That said, it won't necessarily end the philosophical debate among academics and pundits about the meaning of the second amendment. First, here is the amendment again.
A well regulated Militia, being necessary to the security of a free State, the right of the people to keep and bear Arms, shall not be infringed.
Now, the allusion to the militia combined with the use of the words "the people" has allowed gun control advocates to make the argument that the second amendment was meant only to protect organized state militias.
In my opinion, this is a nonsensical argument made cynically and disingenuously by folks with an agenda. I think the founding fathers used wording that none thought at the time would create controversy and yet more than two hundred years later we are still embroiled in controversy.
In response to the Heller decision, several editorial boards including my hometown Chicago Tribune and the New York Times used this very collectivist argument to argue against the decision.
I believe there are three very powerful ways to argue against the collectivist argument.

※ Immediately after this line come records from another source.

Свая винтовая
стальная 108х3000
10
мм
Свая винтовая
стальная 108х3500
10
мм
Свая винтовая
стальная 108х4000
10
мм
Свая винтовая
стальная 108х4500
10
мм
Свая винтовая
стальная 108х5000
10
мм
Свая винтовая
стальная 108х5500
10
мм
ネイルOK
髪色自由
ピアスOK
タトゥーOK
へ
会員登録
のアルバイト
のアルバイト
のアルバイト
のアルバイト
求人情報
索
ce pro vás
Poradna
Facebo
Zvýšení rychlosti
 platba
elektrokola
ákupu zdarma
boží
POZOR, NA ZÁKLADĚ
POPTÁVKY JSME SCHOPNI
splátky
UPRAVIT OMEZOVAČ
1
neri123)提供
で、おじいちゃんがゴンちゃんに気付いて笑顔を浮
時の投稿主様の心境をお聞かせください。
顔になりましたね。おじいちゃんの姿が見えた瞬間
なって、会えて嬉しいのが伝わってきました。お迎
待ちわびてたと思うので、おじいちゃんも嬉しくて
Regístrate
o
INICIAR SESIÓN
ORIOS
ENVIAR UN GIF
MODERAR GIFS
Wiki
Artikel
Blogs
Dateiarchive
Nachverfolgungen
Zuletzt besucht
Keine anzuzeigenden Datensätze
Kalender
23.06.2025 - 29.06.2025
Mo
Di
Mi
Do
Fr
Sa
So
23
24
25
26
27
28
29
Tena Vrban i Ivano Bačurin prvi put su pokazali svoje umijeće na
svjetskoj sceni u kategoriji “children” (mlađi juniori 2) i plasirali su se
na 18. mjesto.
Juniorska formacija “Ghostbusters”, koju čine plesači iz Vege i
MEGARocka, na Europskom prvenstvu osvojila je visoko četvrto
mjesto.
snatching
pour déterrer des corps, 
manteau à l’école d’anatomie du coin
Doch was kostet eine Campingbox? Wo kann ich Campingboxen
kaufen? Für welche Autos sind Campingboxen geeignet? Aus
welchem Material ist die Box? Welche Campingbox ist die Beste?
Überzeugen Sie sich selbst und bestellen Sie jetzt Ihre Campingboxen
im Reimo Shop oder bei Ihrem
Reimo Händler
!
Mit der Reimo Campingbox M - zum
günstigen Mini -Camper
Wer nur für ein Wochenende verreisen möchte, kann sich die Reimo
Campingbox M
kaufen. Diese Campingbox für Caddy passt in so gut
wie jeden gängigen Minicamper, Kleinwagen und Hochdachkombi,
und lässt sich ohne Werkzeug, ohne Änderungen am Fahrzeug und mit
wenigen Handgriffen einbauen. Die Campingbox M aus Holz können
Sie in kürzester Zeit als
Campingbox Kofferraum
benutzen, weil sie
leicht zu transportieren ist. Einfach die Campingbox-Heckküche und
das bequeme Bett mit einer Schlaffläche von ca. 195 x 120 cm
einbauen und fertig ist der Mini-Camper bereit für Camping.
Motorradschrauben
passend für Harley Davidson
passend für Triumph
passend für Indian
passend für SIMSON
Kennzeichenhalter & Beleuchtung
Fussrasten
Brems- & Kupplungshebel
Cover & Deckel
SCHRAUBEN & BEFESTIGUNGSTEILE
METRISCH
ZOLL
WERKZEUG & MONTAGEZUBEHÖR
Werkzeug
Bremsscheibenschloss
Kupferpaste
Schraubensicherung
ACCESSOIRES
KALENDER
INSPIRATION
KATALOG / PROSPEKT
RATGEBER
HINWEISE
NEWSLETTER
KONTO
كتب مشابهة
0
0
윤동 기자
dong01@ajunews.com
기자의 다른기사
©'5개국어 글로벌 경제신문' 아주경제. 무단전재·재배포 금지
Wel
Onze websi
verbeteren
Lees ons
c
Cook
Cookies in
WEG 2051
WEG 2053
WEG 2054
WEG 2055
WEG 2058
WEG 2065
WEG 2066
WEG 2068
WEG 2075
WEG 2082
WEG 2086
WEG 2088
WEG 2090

1) Take a look at the writings and quotations of any of the founding fathers and all, ALL, relating to the right to bear arms are in favor of an individual's right.
Here are some examples.
Americans have the right and advantage of being armed - unlike the citizens of other countries whose governments are afraid to trust the people with arms
The best we can hope for concerning the people at large is that they be properly
Here is the most important one which explains what the founding fathers
meant when they used the term militias.
Militias, when properly formed, are in fact the people themselves and include all men capable of bearing arms. To preserve liberty it is essential that the whole body of the people always possess arms and be taught alike, especially when young, how to use them.
Richard Henry Lee
Now, of course, the Supreme Court shouldn't necessarily use text outside the Constitution itself when trying to infer the intent of its authors, but in this case, it is overwhelming. Each and every single thought that the founding fathers had on the second amendment referred to it being one that protected individual's rights to bear arms. If the founding fathers meant this amendment to be collectivist they sure as heck hid it well because you will find no text anywhere that backs up that assertion.
2) On a practical level, none of the amendments to the Constitution are amendments that give rights to the government, but rather to the people. In order to believe that the second amendment is collectivist, you would need to believe that for unknown reasons the founding fathers wanted to enumerate rights to the government among in the second amendment, even though each and every other amendment enumerates rights to the people itself.
Of course, this belief goes against everything we know about the founding fathers. Each and every one of them feared a government too powerful. They wanted to give as many rights as possible to the citizenry and as few rights as possible to the government itself. Of course, this makes no sense. We would all assume that any government sponsored militia would be armed. I don't think they would use the second amendment they created just to make sure everyone knew the government could arm any militias they create.
3) The right of the people is found throughout the amendments and each and every other time it is used to give rights to individuals. Here is how the first amendment reads.
Congress shall make no law respecting an establishment of religion, or prohibiting the free exercise thereof; or abridging the freedom of speech, or of the press; or the right of the people peaceably to assemble, and to petition the Government for a redress of grievances.
Now, if we are to take the collectivist argument to its logical conclusion, then people only have a right to speak freely in an organized group. Of course, I never hear that argument made. That's because that is a silly argument. It is no less silly to claim the second amendment is collectivist.